Start of MATERIAL PROVIDED

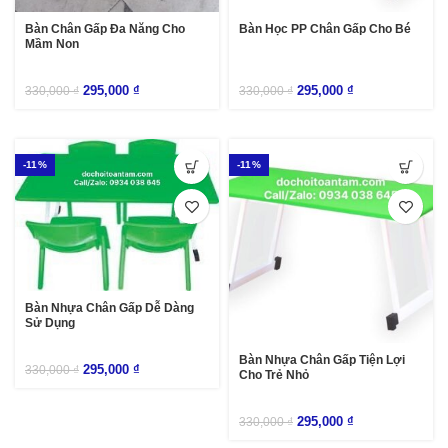
Bàn Chân Gấp Đa Năng Cho
Bàn Học PP Chân Gấp Cho Bé
Mầm Non
295,000
₫
295,000
₫
330,000
₫
330,000
₫
-11%
-11%
Bàn Nhựa Chân Gấp Dễ Dàng
Sử Dụng
Bàn Nhựa Chân Gấp Tiện Lợi
295,000
₫
330,000
₫
Cho Trẻ Nhỏ
295,000
₫
330,000
₫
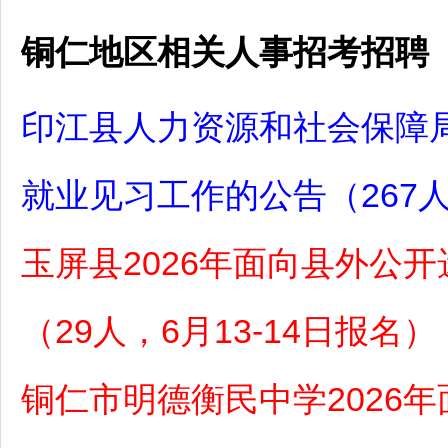
铜仁地区相关人事招考招聘
印江县人力资源和社会保障局
就业见习工作的公告（267人
玉屏县2026年面向县外公
（29人，6月13-14日报名）
铜仁市明德衡民中学2026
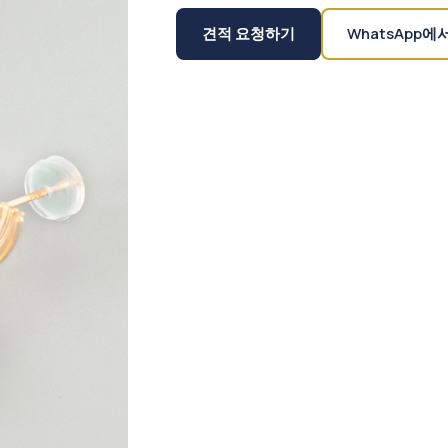
견적 요청하기
WhatsApp에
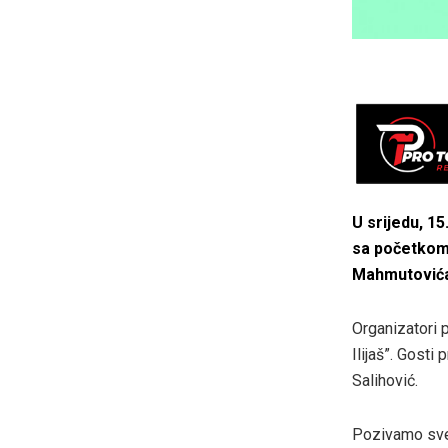
U srijedu, 1
sa početkom
Mahmutović
Organizatori 
Ilijaš”. Gosti
Salihović.
Pozivamo sve 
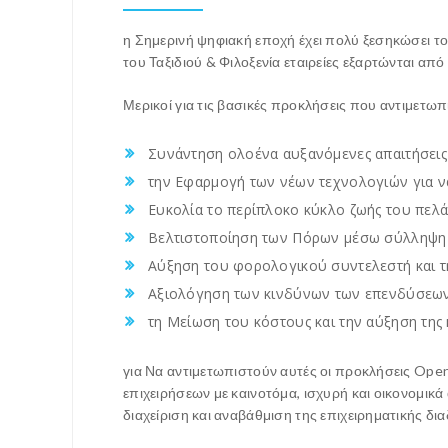
η Σημερινή ψηφιακή εποχή έχει πολύ ξεσηκώσει τον
του Ταξιδιού & Φιλοξενία εταιρείες εξαρτώνται από
Μερικοί για τις βασικές προκλήσεις που αντιμετωπίζ
Συνάντηση ολοένα αυξανόμενες απαιτήσεις
την Εφαρμογή των νέων τεχνολογιών για να
Ευκολία το περίπλοκο κύκλο ζωής του πελά
Βελτιστοποίηση των Πόρων μέσω σύλληψη an
Αύξηση του φορολογικού συντελεστή και τ
Αξιολόγηση των κινδύνων των επενδύσεων 
τη Μείωση του κόστους και την αύξηση της
για Να αντιμετωπιστούν αυτές οι προκλήσεις Openw
επιχειρήσεων με καινοτόμα, ισχυρή και οικονομικ
διαχείριση και αναβάθμιση της επιχειρηματικής δι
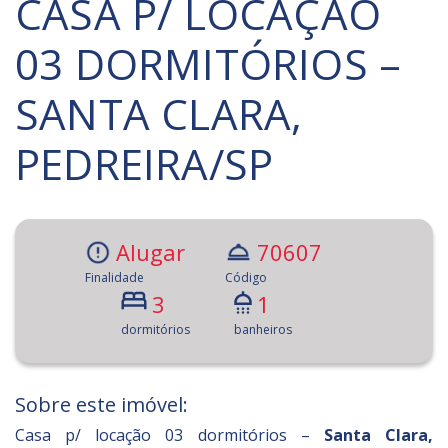
CASA P/ LOCAÇÃO
03 DORMITÓRIOS –
SANTA CLARA,
PEDREIRA/SP
Alugar
70607
Finalidade
Código
3
1
dormitórios
banheiros
Sobre este imóvel:
Casa p/ locação 03 dormitórios –
Santa Clara,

End of MATERIAL PROVIDED

» ASSIGNMENT:
Once more, please print the whole listing exactly, omitting each image.

» SOLUTION:
Bàn Chân Gấp Đa Năng Cho
Bàn Học PP Chân Gấp Cho Bé
Mầm Non
295,000
₫
295,000
₫
330,000
₫
330,000
₫
-11%
-11%
Bàn Nhựa Chân Gấp Dễ Dàng
Sử Dụng
Bàn Nhựa Chân Gấp Tiện Lợi
295,000
₫
330,000
₫
Cho Trẻ Nhỏ
295,000
₫
330,000
₫
铜仁地区相关人事招考招聘
印江县人力资源和社会保障局
就业见习工作的公告（267人
玉屏县2026年面向县外公
（29人，6月13-14日报名）
铜仁市明德衡民中学2026
견적 요청하기
WhatsApp에
U srijedu, 1
sa početkom
Mahmutović
Organizatori 
Ilijaš”. Gosti
Salihović.
Pozivamo sve 
η Σημερινή ψηφιακή εποχή έχει πολύ ξεσηκώσει τον
του Ταξιδιού & Φιλοξενία εταιρείες εξαρτώνται από
Μερικοί για τις βασικές προκλήσεις που αντιμετωπίζ
Συνάντηση ολοένα αυξανόμενες απαιτήσεις
την Εφαρμογή των νέων τεχνολογιών για να
Ευκολία το περίπλοκο κύκλο ζωής του πελά
Βελτιστοποίηση των Πόρων μέσω σύλληψη an
Αύξηση του φορολογικού συντελεστή και τ
Αξιολόγηση των κινδύνων των επενδύσεων 
τη Μείωση του κόστους και την αύξηση της
για Να αντιμετωπιστούν αυτές οι προκλήσεις Openw
επιχειρήσεων με καινοτόμα, ισχυρή και οικονομικ
διαχείριση και αναβάθμιση της επιχειρηματικής δι
CASA P/ LOCAÇÃO
03 DORMITÓRIOS –
SANTA CLARA,
PEDREIRA/SP
Alugar
70607
Finalidade
Código
3
1
dormitórios
banheiros
Sobre este imóvel:
Casa p/ locação 03 dormitórios –
Santa Clara,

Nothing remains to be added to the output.